_Work instruction_
Where does the string "Musik" occur in the entries below? Copy every line where it does.

★ ★ ★ ★

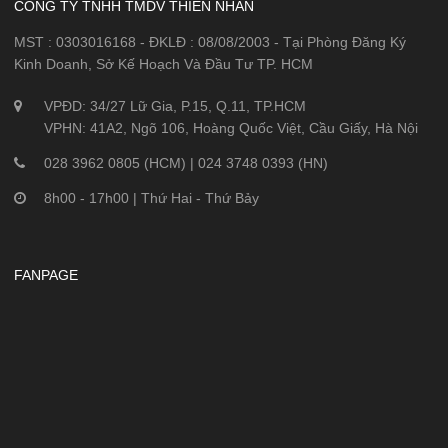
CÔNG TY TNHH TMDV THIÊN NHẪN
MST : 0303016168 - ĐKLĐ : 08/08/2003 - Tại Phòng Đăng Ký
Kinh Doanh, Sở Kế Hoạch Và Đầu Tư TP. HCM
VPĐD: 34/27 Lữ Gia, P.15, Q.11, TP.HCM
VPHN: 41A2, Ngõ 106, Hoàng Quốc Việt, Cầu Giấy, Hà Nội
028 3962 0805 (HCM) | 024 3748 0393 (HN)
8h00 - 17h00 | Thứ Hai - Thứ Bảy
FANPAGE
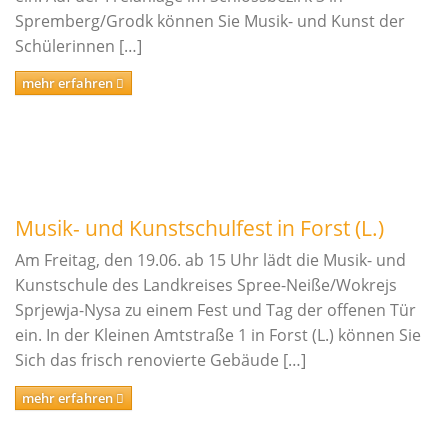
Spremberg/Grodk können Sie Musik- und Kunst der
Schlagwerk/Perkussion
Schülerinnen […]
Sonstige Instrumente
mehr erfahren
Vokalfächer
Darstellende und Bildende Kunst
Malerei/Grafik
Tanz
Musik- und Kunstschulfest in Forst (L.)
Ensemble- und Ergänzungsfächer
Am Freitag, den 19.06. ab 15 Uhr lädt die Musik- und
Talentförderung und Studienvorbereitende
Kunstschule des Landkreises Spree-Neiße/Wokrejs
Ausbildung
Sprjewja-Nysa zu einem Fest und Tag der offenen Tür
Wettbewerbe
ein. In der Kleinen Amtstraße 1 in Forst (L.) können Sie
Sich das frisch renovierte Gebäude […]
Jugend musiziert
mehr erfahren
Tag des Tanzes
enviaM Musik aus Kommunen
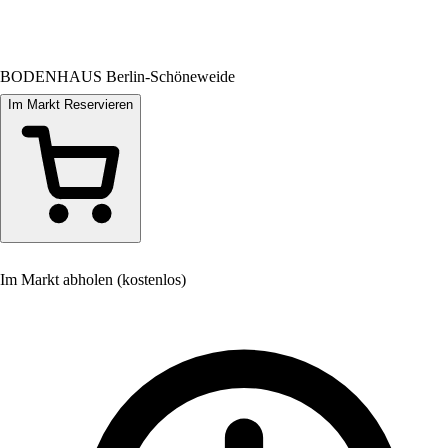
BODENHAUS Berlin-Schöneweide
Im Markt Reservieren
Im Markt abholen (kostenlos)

★ ★ ★ ★

_Problem solution_
Spremberg/Grodk können Sie Musik- und Kunst der
Musik- und Kunstschulfest in Forst (L.)
Am Freitag, den 19.06. ab 15 Uhr lädt die Musik- und
enviaM Musik aus Kommunen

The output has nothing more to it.